____ Testo di studio

Libri dal comò. Consigli di lettura

Come si fa a sentirsi sé stessi quando tutto cambia e ci sentiamo fuori posto?

Questa domanda sembra attraversare tutto “La mia vita dorata da re”, romanzo di Jenny Jägerfeld pubblicato da Iperborea. Al centro c’è Sigge, un ragazzino che si trasferisce con la madre e le due sorelline a casa della nonna dopo la separazione della madre dal compagno. Sigge deve affrontare un nuovo inizio: una nuova casa, una nuova città, una nuova scuola. Il romanzo è ambientato durante l’estate e ha una struttura originale e accattivante: la narrazione segue un conto alla rovescia degli ultimi 59 giorni prima dell’inizio della nuova scuola, durante i quali Sigge si propone di imparare come diventare popolare per evitare di rivivere le prese in giro e le sofferenze che aveva subito nella scuola precedente. La nonna che li ospita è un personaggio meravigliosamente sopra le righe: egocentrica, ironica, sicura di sé, un faro di eccentricità che contrasta con l’insicurezza profonda di Sigge. Lo strabismo, la paura del giudizio altrui e il desiderio di diventare popolare lo portano a interrogarsi su come “cambiare” per piacere agli altri, tentando di adattarsi e imitare chi sembra avere successo. Ma sarà proprio l’incontro con nuovi amici, sinceri, autentici, a volte bizzarri, e il confronto con l’esuberanza vitale della nonna a guidarlo in un percorso diverso: non quello di chi cerca approvazione a tutti i costi, ma di chi impara ad accettarsi e a coltivare relazioni vere, fatte di verità e reciprocità, anche quando è difficile.

________

> **Compito da svolgere**: Nel testo su "La mia vita dorata da re", quanti giorni copre il conto alla rovescia seguito dalla narrazione prima dell'inizio della nuova scuola?

____ Dati estratti

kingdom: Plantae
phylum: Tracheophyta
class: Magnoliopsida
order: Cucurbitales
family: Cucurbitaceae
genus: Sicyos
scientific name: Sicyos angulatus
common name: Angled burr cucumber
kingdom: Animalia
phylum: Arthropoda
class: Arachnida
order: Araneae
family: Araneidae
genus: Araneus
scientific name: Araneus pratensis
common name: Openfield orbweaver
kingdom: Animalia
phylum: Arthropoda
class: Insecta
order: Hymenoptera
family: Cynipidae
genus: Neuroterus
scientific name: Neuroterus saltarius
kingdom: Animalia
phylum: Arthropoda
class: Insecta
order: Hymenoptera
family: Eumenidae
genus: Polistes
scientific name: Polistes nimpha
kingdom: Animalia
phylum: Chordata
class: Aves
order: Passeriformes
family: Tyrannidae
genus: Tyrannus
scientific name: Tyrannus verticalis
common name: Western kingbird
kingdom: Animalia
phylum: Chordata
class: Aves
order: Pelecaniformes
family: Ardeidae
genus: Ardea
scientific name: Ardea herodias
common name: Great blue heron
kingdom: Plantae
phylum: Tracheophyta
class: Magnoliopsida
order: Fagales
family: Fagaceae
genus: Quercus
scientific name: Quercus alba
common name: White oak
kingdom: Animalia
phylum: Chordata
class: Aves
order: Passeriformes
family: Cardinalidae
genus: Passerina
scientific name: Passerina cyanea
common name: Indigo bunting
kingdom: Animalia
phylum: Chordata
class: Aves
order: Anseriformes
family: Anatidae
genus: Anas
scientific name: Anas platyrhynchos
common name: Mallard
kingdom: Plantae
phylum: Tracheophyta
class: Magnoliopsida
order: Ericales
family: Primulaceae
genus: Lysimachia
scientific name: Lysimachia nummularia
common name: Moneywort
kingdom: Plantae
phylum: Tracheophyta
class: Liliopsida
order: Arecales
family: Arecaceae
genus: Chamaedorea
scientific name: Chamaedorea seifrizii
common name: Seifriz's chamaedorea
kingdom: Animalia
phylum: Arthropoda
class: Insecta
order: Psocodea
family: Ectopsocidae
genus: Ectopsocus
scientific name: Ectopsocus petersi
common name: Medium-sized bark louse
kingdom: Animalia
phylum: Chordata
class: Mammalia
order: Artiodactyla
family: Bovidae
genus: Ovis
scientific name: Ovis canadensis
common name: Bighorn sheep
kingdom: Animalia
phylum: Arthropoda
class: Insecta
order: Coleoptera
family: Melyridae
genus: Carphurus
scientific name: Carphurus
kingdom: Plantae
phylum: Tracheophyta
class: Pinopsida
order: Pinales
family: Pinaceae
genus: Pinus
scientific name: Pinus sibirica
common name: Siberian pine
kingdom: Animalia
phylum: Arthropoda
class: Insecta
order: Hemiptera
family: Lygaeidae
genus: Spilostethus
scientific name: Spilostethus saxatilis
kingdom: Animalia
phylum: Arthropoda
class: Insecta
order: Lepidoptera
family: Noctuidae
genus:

________

> **Risultato del compito**: Gli ultimi 59 giorni.